ASSIGNMENT:
Output the data unchanged and complete, minus the images.
———
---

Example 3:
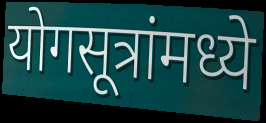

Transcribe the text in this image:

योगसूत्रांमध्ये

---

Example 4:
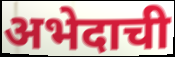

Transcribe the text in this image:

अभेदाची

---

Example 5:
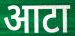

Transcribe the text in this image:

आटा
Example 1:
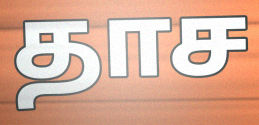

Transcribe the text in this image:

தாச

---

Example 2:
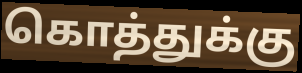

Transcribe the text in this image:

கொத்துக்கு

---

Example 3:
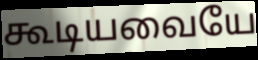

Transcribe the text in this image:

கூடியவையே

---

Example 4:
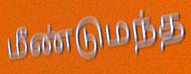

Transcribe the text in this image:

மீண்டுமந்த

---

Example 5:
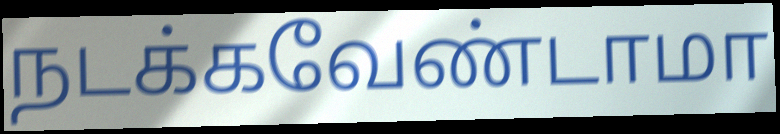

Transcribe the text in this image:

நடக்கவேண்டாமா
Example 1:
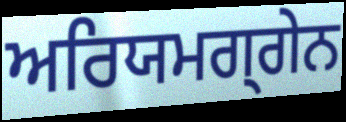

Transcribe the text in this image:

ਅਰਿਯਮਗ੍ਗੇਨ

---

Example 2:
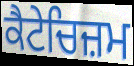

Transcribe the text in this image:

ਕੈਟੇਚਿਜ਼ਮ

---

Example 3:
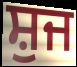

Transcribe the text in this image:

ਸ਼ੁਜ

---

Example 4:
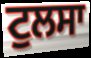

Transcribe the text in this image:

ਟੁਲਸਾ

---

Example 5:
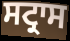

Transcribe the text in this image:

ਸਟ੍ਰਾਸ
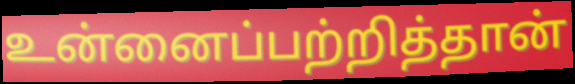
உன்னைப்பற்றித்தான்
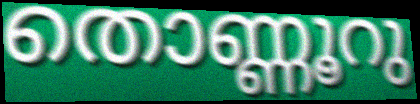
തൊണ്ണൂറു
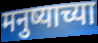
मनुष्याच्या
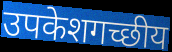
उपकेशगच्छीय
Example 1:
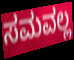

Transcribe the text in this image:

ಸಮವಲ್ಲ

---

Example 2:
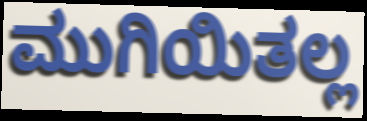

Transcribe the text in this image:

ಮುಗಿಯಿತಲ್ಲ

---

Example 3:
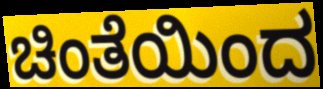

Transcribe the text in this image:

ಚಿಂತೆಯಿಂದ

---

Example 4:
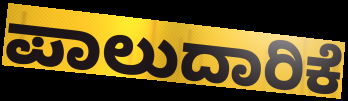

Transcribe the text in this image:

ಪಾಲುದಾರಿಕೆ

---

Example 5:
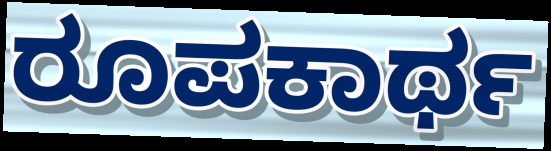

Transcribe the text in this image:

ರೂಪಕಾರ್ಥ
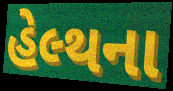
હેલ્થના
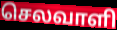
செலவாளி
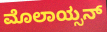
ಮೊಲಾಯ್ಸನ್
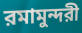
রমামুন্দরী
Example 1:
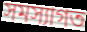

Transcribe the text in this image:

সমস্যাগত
———
ANSWER AREA:
---

Example 3:

Transcribe the text in this image:

योगसूत्रांमध्ये

---

Example 4:

Transcribe the text in this image:

अभेदाची

---

Example 5:

Transcribe the text in this image:

आटा
Example 1:

Transcribe the text in this image:

தாச

---

Example 2:

Transcribe the text in this image:

கொத்துக்கு

---

Example 3:

Transcribe the text in this image:

கூடியவையே

---

Example 4:

Transcribe the text in this image:

மீண்டுமந்த

---

Example 5:

Transcribe the text in this image:

நடக்கவேண்டாமா
Example 1:

Transcribe the text in this image:

ਅਰਿਯਮਗ੍ਗੇਨ

---

Example 2:

Transcribe the text in this image:

ਕੈਟੇਚਿਜ਼ਮ

---

Example 3:

Transcribe the text in this image:

ਸ਼ੁਜ

---

Example 4:

Transcribe the text in this image:

ਟੁਲਸਾ

---

Example 5:

Transcribe the text in this image:

ਸਟ੍ਰਾਸ
உன்னைப்பற்றித்தான்
തൊണ്ണൂറു
मनुष्याच्या
उपकेशगच्छीय
Example 1:

Transcribe the text in this image:

ಸಮವಲ್ಲ

---

Example 2:

Transcribe the text in this image:

ಮುಗಿಯಿತಲ್ಲ

---

Example 3:

Transcribe the text in this image:

ಚಿಂತೆಯಿಂದ

---

Example 4:

Transcribe the text in this image:

ಪಾಲುದಾರಿಕೆ

---

Example 5:

Transcribe the text in this image:

ರೂಪಕಾರ್ಥ
હેલ્થના
செலவாளி
ಮೊಲಾಯ್ಸನ್
রমামুন্দরী
Example 1:

Transcribe the text in this image:

সমস্যাগত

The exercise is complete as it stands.